▸ Required work
Output the number of lines in the material below containing "hand" and nothing more.

▸ The records
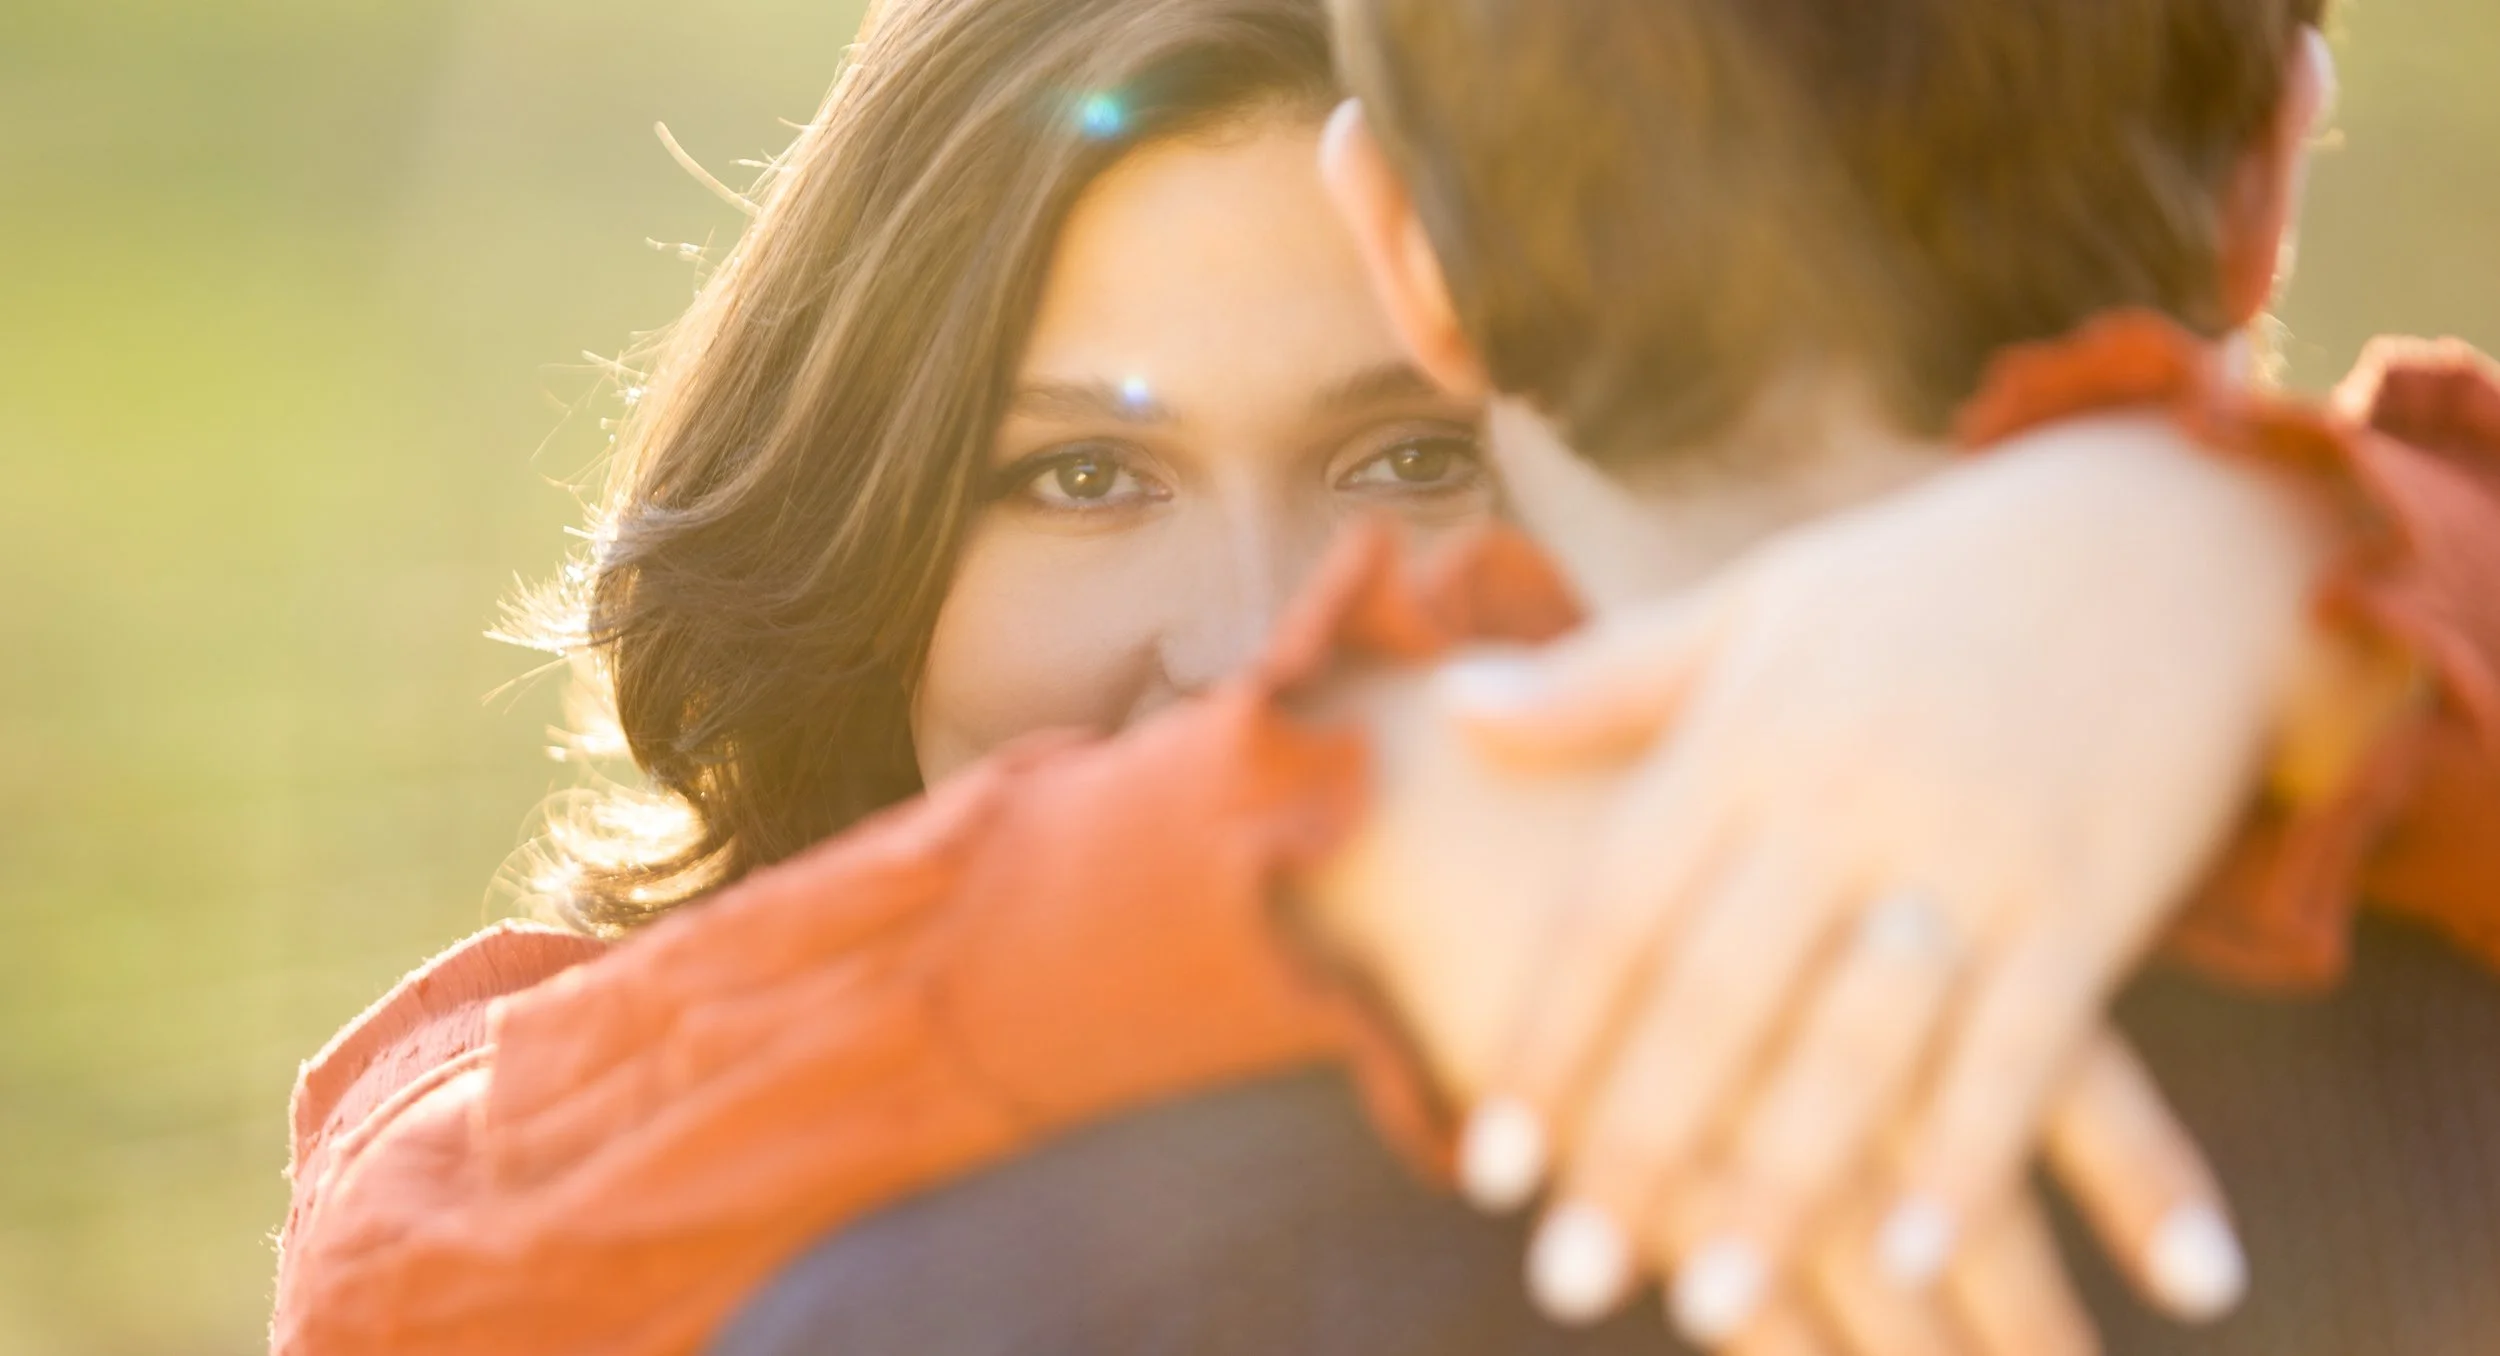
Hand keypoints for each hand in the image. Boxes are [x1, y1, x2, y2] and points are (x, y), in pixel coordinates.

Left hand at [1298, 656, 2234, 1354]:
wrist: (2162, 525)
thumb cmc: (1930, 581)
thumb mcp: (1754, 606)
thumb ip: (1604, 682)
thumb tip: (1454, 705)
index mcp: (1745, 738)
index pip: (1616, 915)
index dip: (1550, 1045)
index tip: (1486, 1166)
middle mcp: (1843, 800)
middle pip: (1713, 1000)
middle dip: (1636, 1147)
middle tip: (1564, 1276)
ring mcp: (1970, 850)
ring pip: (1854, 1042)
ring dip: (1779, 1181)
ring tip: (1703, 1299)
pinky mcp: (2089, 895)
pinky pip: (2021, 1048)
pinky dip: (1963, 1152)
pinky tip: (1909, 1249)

▸ Output for this exercise
2